» **TASK REQUIREMENTS**
Transcribe the data exactly, omitting whatever pictures it holds.
── STUDY MATERIAL ──
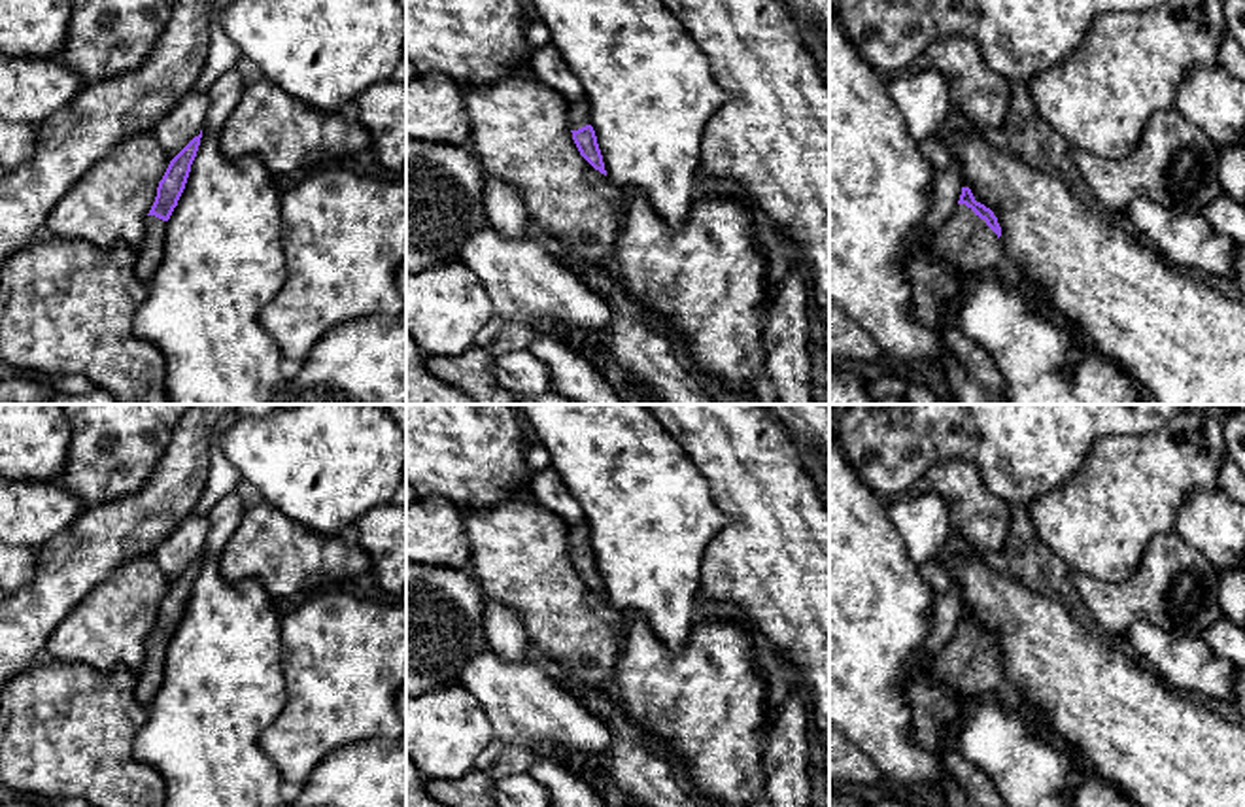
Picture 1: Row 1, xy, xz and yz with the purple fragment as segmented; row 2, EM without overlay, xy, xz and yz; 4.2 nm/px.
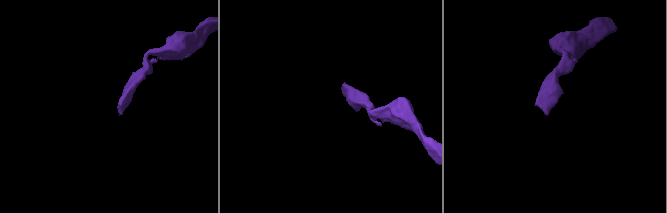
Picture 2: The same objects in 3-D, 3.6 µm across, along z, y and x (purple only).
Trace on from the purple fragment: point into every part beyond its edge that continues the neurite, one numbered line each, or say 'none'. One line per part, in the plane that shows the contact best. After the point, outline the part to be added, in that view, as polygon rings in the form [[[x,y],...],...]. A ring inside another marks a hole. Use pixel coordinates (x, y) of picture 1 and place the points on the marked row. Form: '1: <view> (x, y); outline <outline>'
1: yz (964, 244); outline [[[965,204],[935,232],[931,249],[916,255],[907,278],[911,312],[926,327],[935,327],[948,300],[960,287],[960,274],[988,274],[1005,265],[998,234]]]

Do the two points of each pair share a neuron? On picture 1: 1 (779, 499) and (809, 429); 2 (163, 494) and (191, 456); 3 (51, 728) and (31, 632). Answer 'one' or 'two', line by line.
1: two
2: one
3: two

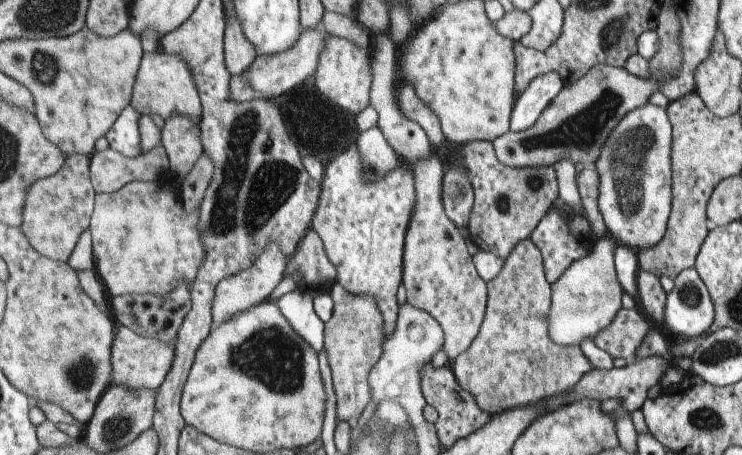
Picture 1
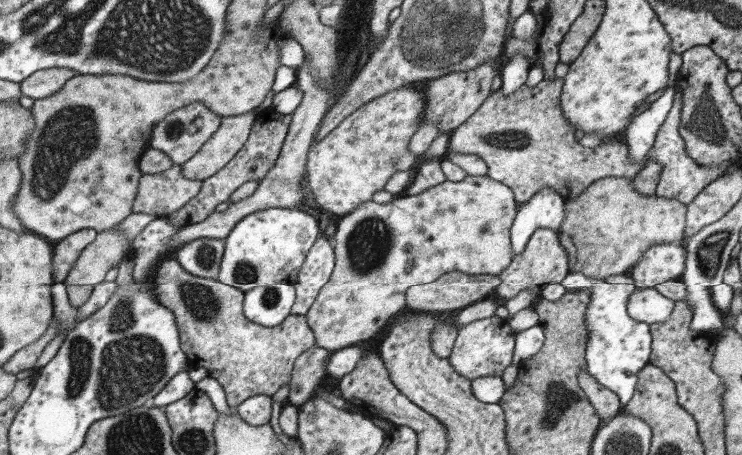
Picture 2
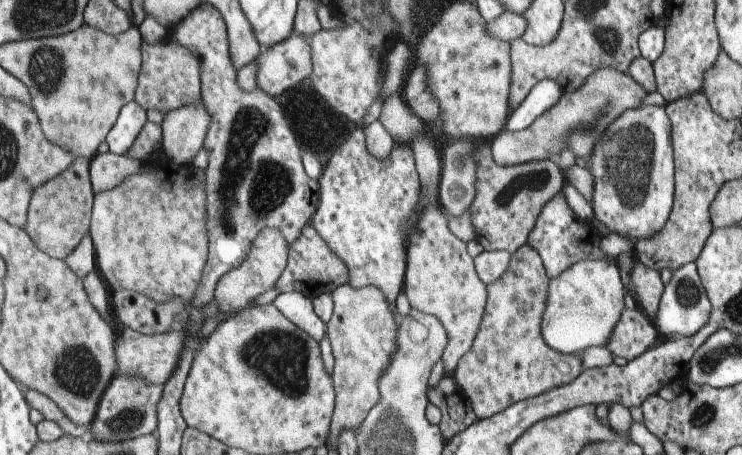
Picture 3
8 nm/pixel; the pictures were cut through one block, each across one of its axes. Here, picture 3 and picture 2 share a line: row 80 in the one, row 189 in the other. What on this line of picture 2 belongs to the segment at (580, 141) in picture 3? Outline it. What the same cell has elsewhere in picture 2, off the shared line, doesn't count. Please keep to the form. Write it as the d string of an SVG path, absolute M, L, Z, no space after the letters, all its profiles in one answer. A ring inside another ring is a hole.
M603 178L595 180L591 186L587 186L577 198L563 202L565 218L561 222L561 228L555 230L559 234L559 244L567 254L567 268L569 272L581 272L585 276L605 280L611 274L625 274L631 270L639 260L643 258L649 248L655 244L679 244L683 226L685 226L685 214L687 206L679 200L667 200L661 196L645 196L635 192L633 180L625 178Z

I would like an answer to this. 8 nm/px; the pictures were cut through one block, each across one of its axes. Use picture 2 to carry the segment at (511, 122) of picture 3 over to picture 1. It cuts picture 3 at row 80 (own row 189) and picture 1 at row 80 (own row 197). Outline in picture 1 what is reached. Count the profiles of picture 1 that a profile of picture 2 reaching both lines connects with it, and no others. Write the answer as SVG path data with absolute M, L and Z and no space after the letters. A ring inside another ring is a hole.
M543 74L533 78L523 96L513 100L513 110L509 114L509 132L523 132L535 124L539 114L565 86L557 76L559 74Z

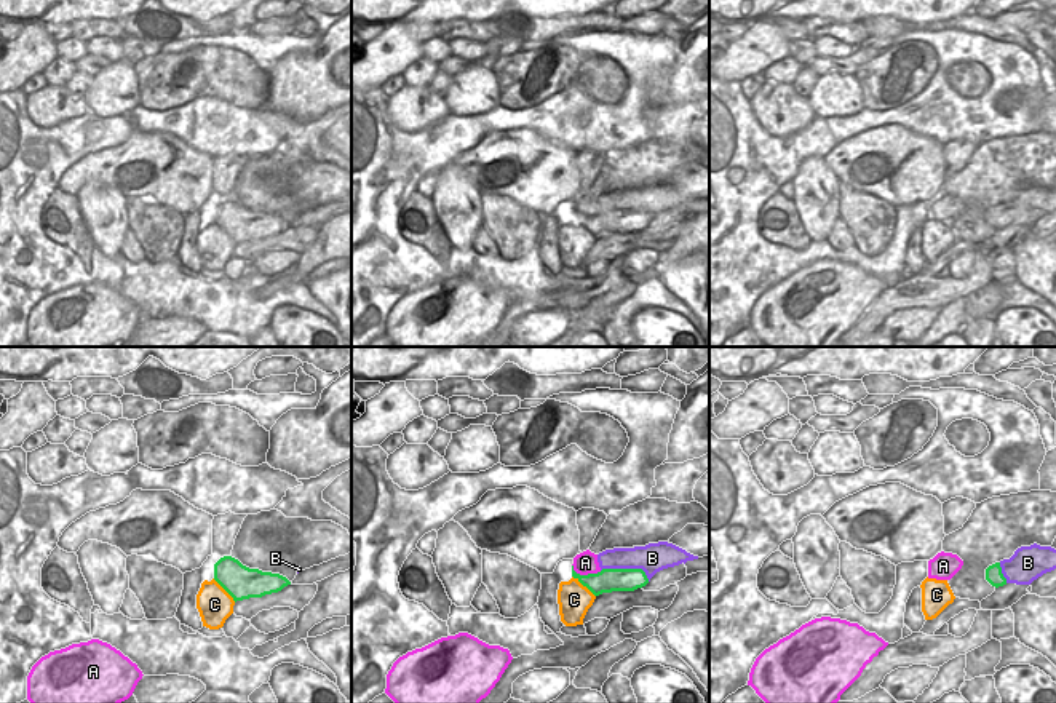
───
» **ANSWER BOX**
Picture 1: Row 1, xy, xz and yz with the purple fragment as segmented; row 2, EM without overlay, xy, xz and yz; 4.2 nm/px.
Picture 2: The same objects in 3-D, 3.6 µm across, along z, y and x (purple only).
Trace on from the purple fragment: point into every part beyond its edge that continues the neurite, one numbered line each, or say 'none'. One line per part, in the plane that shows the contact best. After the point, outline the part to be added, in that view, as polygon rings in the form [[[x,y],...],...]. A ring inside another marks a hole. Use pixel coordinates (x, y) of picture 1 and place the points on the marked row. Form: '1: <view> (x, y); outline <outline>'
1: yz (964, 244); outline [[[965,204],[935,232],[931,249],[916,255],[907,278],[911,312],[926,327],[935,327],[948,300],[960,287],[960,274],[988,274],[1005,265],[998,234]]]

Do the two points of each pair share a neuron? On picture 1: 1 (779, 499) and (809, 429); 2 (163, 494) and (191, 456); 3 (51, 728) and (31, 632). Answer 'one' or 'two', line by line.
1: two
2: one
3: two

Picture 1
Picture 2
Picture 3
8 nm/pixel; the pictures were cut through one block, each across one of its axes. Here, picture 3 and picture 2 share a line: row 80 in the one, row 189 in the other. What on this line of picture 2 belongs to the segment at (580, 141) in picture 3? Outline it. What the same cell has elsewhere in picture 2, off the shared line, doesn't count. Please keep to the form. Write it as the d string of an SVG path, absolute M, L, Z, no space after the letters, all its profiles in one answer. A ring inside another ring is a hole.
M603 178L595 180L591 186L587 186L577 198L563 202L565 218L561 222L561 228L555 230L559 234L559 244L567 254L567 268L569 272L581 272L585 276L605 280L611 274L625 274L631 270L639 260L643 258L649 248L655 244L679 244L683 226L685 226L685 214L687 206L679 200L667 200L661 196L645 196L635 192L633 180L625 178Z

I would like an answer to this. 8 nm/px; the pictures were cut through one block, each across one of its axes. Use picture 2 to carry the segment at (511, 122) of picture 3 over to picture 1. It cuts picture 3 at row 80 (own row 189) and picture 1 at row 80 (own row 197). Outline in picture 1 what is reached. Count the profiles of picture 1 that a profile of picture 2 reaching both lines connects with it, and no others. Write the answer as SVG path data with absolute M, L and Z and no space after the letters. A ring inside another ring is a hole.
M543 74L533 78L523 96L513 100L513 110L509 114L509 132L523 132L535 124L539 114L565 86L557 76L559 74Z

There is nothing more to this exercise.